O primeiro-ministro, que na sexta-feira sugeriu aproveitar as possíveis mudanças nas leis trabalhistas para aumentar o salário mínimo para €1.500 e o salário médio para €2.000 ou €2.500, disse que não quer que “o salário médio chegue a €1.600 ou €1.700”, mas sim que “chegue a €2.500, €2.800 ou €3.000”.

O secretário-geral do Partido Socialista (PS), José Luís Carneiro, acusou o primeiro-ministro de “jogar uma cenoura” nos trabalhadores ao falar sobre o aumento do salário mínimo para €1.500, na tentativa de esvaziar a greve geral.

Tanto ao entrar como ao sair do Auditório do Instituto Superior de Engenharia do Porto (ISEP), onde decorreu o congresso de autarcas social-democratas, Luís Montenegro não quis prestar declarações aos jornalistas.

“Queremos, efetivamente, criar a riqueza que possa combater a pobreza. Queremos um país que pense e execute um projeto de desenvolvimento que possa ser duradouro, que possa ser consistente, que possa ser robusto o suficiente para ser cada vez mais exemplar, como já é hoje, em escala europeia”, ressaltou em seu discurso

.

Objetivos econômicos

O líder do PSD também atacou aqueles que “duvidam” da ambição do governo: “Essas são as mesmas pessoas que duvidaram no ano passado que alcançaríamos nossas metas orçamentárias e econômicas.
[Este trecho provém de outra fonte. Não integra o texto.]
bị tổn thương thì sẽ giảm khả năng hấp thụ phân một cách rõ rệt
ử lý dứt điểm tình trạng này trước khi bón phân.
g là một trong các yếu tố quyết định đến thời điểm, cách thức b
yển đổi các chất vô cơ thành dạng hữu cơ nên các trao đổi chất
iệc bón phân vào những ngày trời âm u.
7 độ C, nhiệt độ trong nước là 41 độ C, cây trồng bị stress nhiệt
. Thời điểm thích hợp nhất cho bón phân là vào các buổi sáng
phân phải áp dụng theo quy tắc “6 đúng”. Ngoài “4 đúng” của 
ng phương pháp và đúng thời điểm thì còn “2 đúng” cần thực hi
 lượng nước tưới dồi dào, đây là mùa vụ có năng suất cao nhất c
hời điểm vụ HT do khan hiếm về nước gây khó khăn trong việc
Nós os superamos. Essas são as mesmas pessoas que duvidaram novamente este ano, e vamos superá-las novamente”,

assegurou.

O primeiro-ministro também antecipou que “em um ano” suas palavras “farão ainda mais sentido”, bem como em quatro anos, no final da legislatura e dos mandatos municipais, ambos terminando em setembro de 2029.

Diante dessa confluência de cronogramas, o primeiro-ministro afirmou que tanto o governo quanto os prefeitos do PSD, que detêm a maioria após as eleições municipais de outubro, têm “a faca e o queijo nas mãos” em relação à transformação do país.

“Está em nossas mãos, não nas de qualquer outra pessoa”, ressaltou, alertando que os social-democratas “terão que governar bem nos níveis central e local”.

Para Luís Montenegro, “se a maioria dos prefeitos tem uma filosofia política mais próxima da do Governo, o nível de responsabilidade do partido dominante é ainda maior”.

“Não precisamos ter medo disso. Temos que pegar isso e usá-lo bem”, disse ele aos prefeitos.

No seu discurso, também disse querer que os eleitos pelo PSD estejam com o partido “porque são qualificados, porque sabem fazer bem as coisas, porque representam o que é bom” nas comunidades.

“Para combater o extremismo, o populismo, aqueles com tendências ditatoriais e autoritárias, nós realmente precisamos buscar os melhores, aqueles que são bons, e confrontar aqueles que são menos bons”, afirmou.

Ele reforçou ainda que “no nível local e intermunicipal, existem todas as condições para que o nível de competência seja fortalecido, obviamente com recursos financeiros apropriados”.

“Nós realmente precisamos confiar nos prefeitos. E realmente precisamos eliminar a burocracia, simplificar os procedimentos à luz da confiança”, com o “outro lado” de “penalizar mais severamente aqueles que violam

esse princípio de confiança”.

Assim, ele se comprometeu a revisar o Código de Contratos Públicos (CCP) e a “simplificar o licenciamento”, além de agilizar opiniões e revisar prazos para pronunciamentos.